In the text on cathode active material, what is the more preferred amount of the coating layer per 100 parts by weight of the composite oxide particles?

# SOURCE TEXT
--

Also, a part of nickel Ni and manganese Mn in the oxide included in the coating layer may be each replaced with at least one metal element selected from the group consisting of magnesium Mg, aluminum Al, boron B, titanium Ti, vanadium V, chromium Cr, iron Fe, cobalt Co, copper Cu, zinc Zn, molybdenum Mo, tin Sn, calcium Ca, strontium Sr, tungsten W, yttrium Y and zirconium Zr.
This can improve the stability of the cathode active material and lithium ion-diffusibility. The amount of the selected metal element to be replaced is, for example, 40 mol % or less, preferably 30 mol % or less and more preferably 20 mol % or less with respect to the total amount of nickel Ni and manganese Mn in the oxide of the coating layer. This reason is that when the amount of the selected metal element to be replaced is increased, the ability of absorbing lithium Li is deteriorated, leading to a reduction in the capacity of the cathode active material.
The amount of the coating layer is, for example, 0.5 parts by weight or more and 50 parts by weight or less, preferably 1.0 parts by weight or more and 40 parts by weight or less and more preferably 2.0 parts by weight or more and 35 parts by weight or less with respect to 100 parts by weight of the composite oxide particles. This is because when the coating amount of the metal oxide is increased over this range, the capacity of the cathode active material is reduced. This is also because when the coating amount of the metal oxide is reduced below this range, the stability of the cathode active material is reduced.

(Surface Layer)

The surface layer is provided on at least a part of the coating layer and includes an oxide of at least one element selected from among lanthanoids including lanthanum La, cerium Ce, praseodymium Pr, neodymium Nd, promethium Pm, samarium Sm, europium Eu, gadolinium Gd, terbium Tb, dysprosium Dy, holmium Ho, erbium Er, thulium Tm, ytterbium Yb and lutetium Lu.
The amount of the lanthanoid in the surface layer is 0.02 parts by weight or more and 2.0 parts by weight or less, preferably 0.05 parts by weight or more and 1.5 parts by weight or less and more preferably 0.1 parts by weight or more and 1.0 parts by weight or less as converted into the amount of lanthanoid oxide (for example, the weight obtained by converting the amount of lanthanum in the metal oxide into lanthanum oxide La₂O₃) with respect to 100 parts by weight of the cathode active material. When the amount of lanthanoid oxide to be adhered is increased over this range, there is a tendency that a resistance to the diffusion of lithium ions is increased and the capacity of the cathode active material is reduced. Also, when the amount of the lanthanoid oxide is reduced, there is a tendency that the effect of preventing the baking of particles among them and the effect of improving charge-discharge cycle characteristics along with the above effect are decreased.
The coating layer and the surface layer can be confirmed by examining a variation in the concentration of the element constituting the cathode active material toward the inside from the surface. This variation in the concentration may be measured by the measurement of the distribution of surface composition on the section or by a method in which the composition is measured by Auger Electron Spectroscopy; AES) or Secondary Ion Spectroscopy; SIMS) with cutting the cathode active material by, for example, sputtering. Also, the cathode active material may be slowly dissolved in an acidic solution to measure a variation in elution with time by Inductively Coupled Plasma Atomic Emission Spectroscopy (ICPAES) or the like.

--

# DATA SECTION
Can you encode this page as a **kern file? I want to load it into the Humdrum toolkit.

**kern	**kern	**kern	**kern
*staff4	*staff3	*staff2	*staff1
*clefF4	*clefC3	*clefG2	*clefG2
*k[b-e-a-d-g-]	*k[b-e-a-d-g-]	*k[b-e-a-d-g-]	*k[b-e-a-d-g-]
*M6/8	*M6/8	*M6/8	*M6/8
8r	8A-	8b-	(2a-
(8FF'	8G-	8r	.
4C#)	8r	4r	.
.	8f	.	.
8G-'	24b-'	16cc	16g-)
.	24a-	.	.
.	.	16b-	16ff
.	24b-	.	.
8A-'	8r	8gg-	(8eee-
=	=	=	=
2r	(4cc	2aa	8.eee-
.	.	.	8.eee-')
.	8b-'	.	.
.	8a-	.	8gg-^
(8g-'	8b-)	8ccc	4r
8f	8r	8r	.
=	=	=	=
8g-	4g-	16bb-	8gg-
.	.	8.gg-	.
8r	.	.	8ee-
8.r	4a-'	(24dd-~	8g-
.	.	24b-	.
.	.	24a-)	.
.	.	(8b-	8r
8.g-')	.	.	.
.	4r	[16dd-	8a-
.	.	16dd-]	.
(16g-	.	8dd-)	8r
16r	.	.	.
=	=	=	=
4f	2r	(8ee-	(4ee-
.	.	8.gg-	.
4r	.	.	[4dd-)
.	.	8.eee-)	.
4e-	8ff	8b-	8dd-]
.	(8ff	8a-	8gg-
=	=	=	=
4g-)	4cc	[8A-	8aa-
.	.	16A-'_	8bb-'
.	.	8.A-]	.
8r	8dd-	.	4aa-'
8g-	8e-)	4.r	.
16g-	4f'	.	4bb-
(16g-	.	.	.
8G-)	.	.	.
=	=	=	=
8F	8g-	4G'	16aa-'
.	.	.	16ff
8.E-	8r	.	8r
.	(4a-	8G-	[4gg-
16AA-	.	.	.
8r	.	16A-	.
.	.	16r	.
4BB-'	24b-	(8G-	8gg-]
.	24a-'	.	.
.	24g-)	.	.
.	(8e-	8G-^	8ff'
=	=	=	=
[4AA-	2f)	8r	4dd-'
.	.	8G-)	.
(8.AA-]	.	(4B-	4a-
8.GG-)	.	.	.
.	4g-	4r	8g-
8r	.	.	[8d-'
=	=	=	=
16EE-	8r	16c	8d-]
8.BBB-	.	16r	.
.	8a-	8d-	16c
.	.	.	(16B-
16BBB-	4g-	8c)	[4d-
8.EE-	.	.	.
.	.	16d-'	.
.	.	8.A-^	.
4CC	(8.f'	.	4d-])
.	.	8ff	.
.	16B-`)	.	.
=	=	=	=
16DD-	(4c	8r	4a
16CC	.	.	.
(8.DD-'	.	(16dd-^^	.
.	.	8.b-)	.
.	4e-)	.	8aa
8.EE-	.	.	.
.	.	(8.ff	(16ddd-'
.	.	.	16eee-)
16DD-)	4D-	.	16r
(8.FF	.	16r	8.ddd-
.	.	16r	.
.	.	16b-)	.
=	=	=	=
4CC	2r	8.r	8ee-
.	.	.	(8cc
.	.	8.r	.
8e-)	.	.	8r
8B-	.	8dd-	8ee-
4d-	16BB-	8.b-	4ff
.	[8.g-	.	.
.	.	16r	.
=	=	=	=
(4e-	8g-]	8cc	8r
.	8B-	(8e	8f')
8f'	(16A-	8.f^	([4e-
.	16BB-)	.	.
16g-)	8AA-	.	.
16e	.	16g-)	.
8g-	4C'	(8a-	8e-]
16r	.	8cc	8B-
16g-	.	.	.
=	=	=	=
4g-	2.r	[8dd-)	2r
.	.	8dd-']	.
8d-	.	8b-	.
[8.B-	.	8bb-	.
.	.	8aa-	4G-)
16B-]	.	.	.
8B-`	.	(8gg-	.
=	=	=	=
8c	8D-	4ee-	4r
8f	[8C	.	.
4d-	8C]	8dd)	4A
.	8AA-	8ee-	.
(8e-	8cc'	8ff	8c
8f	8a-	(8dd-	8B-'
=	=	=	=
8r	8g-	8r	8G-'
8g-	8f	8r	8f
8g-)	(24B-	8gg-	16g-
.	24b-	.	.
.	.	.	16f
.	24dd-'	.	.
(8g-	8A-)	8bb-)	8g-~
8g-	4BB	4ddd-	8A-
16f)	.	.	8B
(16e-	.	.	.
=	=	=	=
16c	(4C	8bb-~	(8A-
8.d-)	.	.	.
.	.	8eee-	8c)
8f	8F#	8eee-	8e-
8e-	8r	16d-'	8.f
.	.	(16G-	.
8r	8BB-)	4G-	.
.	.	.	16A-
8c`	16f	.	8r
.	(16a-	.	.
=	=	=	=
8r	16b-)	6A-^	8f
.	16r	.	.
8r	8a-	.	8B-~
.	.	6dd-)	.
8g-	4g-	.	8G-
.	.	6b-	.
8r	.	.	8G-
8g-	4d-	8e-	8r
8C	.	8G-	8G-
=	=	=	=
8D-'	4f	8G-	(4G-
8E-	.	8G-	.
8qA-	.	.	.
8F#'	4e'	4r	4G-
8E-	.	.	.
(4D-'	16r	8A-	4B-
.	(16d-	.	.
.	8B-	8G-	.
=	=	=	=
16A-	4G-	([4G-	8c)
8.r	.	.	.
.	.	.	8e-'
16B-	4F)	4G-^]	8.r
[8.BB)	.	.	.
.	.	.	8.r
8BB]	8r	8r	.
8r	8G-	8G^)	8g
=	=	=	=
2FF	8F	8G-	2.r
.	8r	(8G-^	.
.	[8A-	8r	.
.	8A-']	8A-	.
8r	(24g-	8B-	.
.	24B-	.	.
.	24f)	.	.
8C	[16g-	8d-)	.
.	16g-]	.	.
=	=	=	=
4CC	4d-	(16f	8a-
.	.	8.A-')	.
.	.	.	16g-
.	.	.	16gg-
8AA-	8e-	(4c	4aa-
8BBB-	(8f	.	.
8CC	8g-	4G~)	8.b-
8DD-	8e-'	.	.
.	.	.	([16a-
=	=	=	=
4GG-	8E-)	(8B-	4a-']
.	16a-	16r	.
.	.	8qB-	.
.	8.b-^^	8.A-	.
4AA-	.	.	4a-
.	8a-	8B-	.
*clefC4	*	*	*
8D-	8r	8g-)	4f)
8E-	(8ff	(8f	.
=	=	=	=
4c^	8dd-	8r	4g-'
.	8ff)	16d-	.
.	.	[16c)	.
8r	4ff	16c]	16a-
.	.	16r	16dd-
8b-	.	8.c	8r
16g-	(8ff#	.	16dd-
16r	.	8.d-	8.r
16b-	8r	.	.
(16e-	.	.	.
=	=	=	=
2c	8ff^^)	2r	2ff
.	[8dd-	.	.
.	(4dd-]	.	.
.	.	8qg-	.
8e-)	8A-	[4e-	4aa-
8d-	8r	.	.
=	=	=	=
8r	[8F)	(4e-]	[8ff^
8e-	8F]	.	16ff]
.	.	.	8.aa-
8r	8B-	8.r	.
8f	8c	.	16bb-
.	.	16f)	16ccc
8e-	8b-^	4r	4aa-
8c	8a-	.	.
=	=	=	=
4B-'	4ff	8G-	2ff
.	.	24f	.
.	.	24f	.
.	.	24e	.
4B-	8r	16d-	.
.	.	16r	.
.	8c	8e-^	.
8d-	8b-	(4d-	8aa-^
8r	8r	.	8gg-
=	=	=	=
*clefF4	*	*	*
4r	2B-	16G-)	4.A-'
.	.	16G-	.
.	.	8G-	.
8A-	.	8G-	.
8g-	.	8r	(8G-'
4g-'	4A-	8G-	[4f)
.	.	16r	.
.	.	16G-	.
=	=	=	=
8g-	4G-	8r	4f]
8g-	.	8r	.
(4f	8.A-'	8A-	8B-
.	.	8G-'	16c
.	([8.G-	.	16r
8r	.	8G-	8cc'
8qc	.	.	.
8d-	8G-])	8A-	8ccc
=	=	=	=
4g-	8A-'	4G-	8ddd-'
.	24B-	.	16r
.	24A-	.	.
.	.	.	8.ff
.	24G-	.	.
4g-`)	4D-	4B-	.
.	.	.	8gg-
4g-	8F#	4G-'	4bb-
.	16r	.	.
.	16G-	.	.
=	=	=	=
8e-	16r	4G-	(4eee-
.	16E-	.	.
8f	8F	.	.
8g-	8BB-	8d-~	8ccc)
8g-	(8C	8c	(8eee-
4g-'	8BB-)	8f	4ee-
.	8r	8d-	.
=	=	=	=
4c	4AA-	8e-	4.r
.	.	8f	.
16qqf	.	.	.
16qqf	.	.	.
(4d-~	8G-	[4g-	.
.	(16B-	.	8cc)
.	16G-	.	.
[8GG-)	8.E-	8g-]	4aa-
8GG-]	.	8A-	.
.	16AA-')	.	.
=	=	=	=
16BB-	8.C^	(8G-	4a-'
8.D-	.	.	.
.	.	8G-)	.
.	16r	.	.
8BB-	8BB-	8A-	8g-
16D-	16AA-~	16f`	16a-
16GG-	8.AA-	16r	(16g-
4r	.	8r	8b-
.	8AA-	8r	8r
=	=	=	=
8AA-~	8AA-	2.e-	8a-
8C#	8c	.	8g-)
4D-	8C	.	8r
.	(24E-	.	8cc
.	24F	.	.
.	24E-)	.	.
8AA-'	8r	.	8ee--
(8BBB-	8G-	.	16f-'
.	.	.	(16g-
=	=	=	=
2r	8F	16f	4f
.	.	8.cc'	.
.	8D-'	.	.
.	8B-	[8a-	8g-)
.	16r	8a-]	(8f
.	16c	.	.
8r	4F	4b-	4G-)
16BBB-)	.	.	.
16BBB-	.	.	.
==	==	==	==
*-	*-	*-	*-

--

# ANSWER TO THIS EXERCISE
2.0 parts by weight or more and 35 parts by weight or less.